There is a class of home loan sitting in the housing market right now that most buyers have no idea exists. During the pandemic, millions of homeowners locked in mortgages at rates between 2 and 4 percent. Today's 30-year fixed rate is sitting around 6.37 percent as of mid-April 2026. The gap between what those existing homeowners are paying every month and what a new buyer would pay on a fresh loan is massive. Assumable mortgages are one of the only legal ways to close that gap, and they are being underused almost entirely because people do not know to ask about them.

An assumable mortgage works exactly like it sounds. Instead of taking out a brand new loan at today's rate, a buyer takes over the seller's existing mortgage, including its remaining balance, terms, and most importantly, its interest rate. If the seller locked in a 2.75 percent rate in 2021 and has been paying it down since, the buyer who assumes that loan gets to continue paying 2.75 percent on whatever balance remains. In a rate environment like this one, the monthly payment difference on a $400,000 loan between a 2.75 percent rate and a 6.37 percent rate can be $900 or more every month.

Not every mortgage is assumable. The key restriction is that only federally backed loans qualify. FHA loans, VA loans, and USDA loans are all assumable by design. Conventional loans backed by Fannie Mae and Freddie Mac are not. Of the roughly 52 million outstanding mortgages in the United States, approximately 23 percent are federally backed and technically assumable. That is not a small number. When you are talking about millions of homeowners who took out FHA and VA loans between 2020 and 2023 at rates that buyers today can only dream about, there is real inventory available for someone willing to do the work to find it.

The process is more involved than a standard home purchase, and that friction is one reason more buyers are not pursuing it. The buyer must apply with the lender and qualify under the lender's underwriting standards, the same as if they were taking out a new loan. The lender has to approve the assumption, and lenders have been slow to process these, with some taking 45 to 90 days to complete. The seller also needs to be released from liability on the original loan once the assumption closes, which is a step some sellers are hesitant about until they understand how it works. None of these are insurmountable problems, but they require a buyer who is patient and a real estate agent who actually knows the process.

The biggest challenge for first-time buyers specifically is the equity gap. When a seller has been paying down a 2021 mortgage for five years, their loan balance might be $280,000 on a home now worth $420,000. The buyer assuming the mortgage gets the low rate on the $280,000 balance, but they still owe the seller the $140,000 difference in equity, either in cash or through a second loan. Coming up with that equity payment is where many first-time buyers hit a wall, because it can far exceed a typical down payment. Veterans have an advantage here because the VA has specific programs designed to make equity gap payments more manageable in assumption transactions.

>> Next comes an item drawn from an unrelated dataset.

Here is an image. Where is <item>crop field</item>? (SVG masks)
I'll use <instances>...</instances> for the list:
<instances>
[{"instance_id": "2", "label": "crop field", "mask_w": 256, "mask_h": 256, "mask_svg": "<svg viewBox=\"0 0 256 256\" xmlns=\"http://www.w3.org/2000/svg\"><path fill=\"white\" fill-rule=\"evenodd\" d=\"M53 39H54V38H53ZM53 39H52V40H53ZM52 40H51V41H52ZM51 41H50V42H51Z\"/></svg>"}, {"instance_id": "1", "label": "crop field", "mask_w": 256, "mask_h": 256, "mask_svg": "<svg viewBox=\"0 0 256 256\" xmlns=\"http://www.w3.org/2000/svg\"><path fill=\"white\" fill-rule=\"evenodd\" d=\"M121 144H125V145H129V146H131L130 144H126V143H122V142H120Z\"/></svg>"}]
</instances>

Despite the complexity, the math on assumable mortgages is hard to argue with in the current environment. A buyer who successfully assumes a 3 percent FHA loan instead of taking a new 6.37 percent loan saves tens of thousands of dollars over the first five years alone. Over a 30-year hold, the savings become extraordinary. The NPR reporting from earlier this year on assumable mortgages described buyers saving nearly $300 per month even on modest loan balances, which adds up to $3,600 per year in real money back into a household budget.

The practical steps for buyers who want to pursue this are specific. First, look for listings where the seller is disclosing FHA or VA financing, which signals the loan is likely assumable. Second, work with an agent who has done assumption transactions before, because the process requires knowledge most agents do not have from standard deals. Third, speak directly with the seller's lender early, before making an offer, to understand their timeline and requirements. The earlier you surface these conversations, the less friction you encounter at the closing table.

Assumable mortgages are not the right fit for every buyer or every property. The equity gap issue is real and can eliminate deals that look good on paper. But for buyers in the right situation, inheriting a sub-3 percent loan on a home in a market where rates are double that is one of the most concrete financial advantages available in the current housing market. The opportunity is there. Most buyers just are not looking for it.